2018: Multiple Therapies Advance to Clinical Trials
From a Single Disease to a Broad Treatment Landscape
By 2018, iPSC-derived therapies entered clinical trials for a wide range of conditions, including Parkinson’s disease, spinal cord injury, endometriosis, heart disease, and macular degeneration. Reaching this milestone required solving several critical challenges. Research teams worked to ensure that iPSC-derived cells would engraft successfully, remain effective inside the body, and avoid triggering tumor formation.
Off-the-Shelf Therapies Reduce Cost and Complexity
Researchers also explored “off-the-shelf” iPSC therapies during this period. One approach reprogrammed donor iPSCs into mesenchymal stem cells, which lack donor-specific antigens. As a result, these cells reduce the risk of immune rejection. Additionally, they cost less to produce than patient-specific iPSC therapies, making them more scalable for widespread clinical use.
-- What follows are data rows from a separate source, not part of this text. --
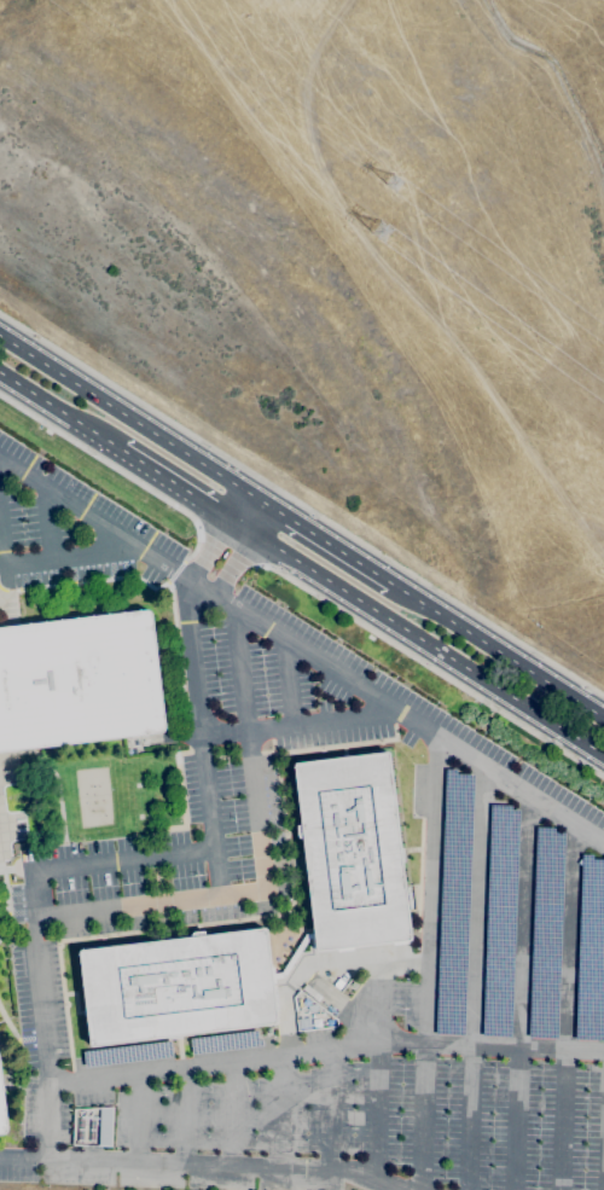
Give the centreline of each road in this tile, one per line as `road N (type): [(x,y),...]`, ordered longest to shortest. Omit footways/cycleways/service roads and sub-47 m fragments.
road 1 (secondary): [(239,526),(603,757)]
road 2 (secondary): [(255,498),(0,337)]
road 3 (secondary): [(603,719),(393,585)]
road 4 (secondary): [(393,585),(255,498)]
road 5 (secondary): [(0,374),(122,452)]
road 6 (secondary): [(122,452),(239,526)]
2025: Rethinking Oct4 and the Road Ahead
Oct4’s Role Turns Out to Be More Complex
Oct4 earned its reputation as the cornerstone of the Yamanaka cocktail. Hans Schöler had originally identified it as a transcription factor critical to early development and pluripotency maintenance. For years, researchers considered it the most important of the four factors.
However, in 2019, graduate student Sergiy Velychko in Schöler’s group discovered that Oct4 is not actually required to generate iPSCs. Removing it slowed the reprogramming process, but the resulting cells showed higher quality. Moreover, by engineering a more stable Oct4-Sox2 dimer through a Sox2 mutation, the team generated iPSCs from cell types that had previously resisted reprogramming.
AI and Synthetic Factors Point to the Future
Today, researchers continue probing which parts of Oct4 drive reprogramming. Some teams aim to design entirely synthetic reprogramming factors based on those insights. Additionally, artificial intelligence models now assist scientists in optimizing iPSC development protocols. Together, these innovations suggest that the next chapter of iPSC research will be faster, more precise, and more therapeutically powerful than ever before.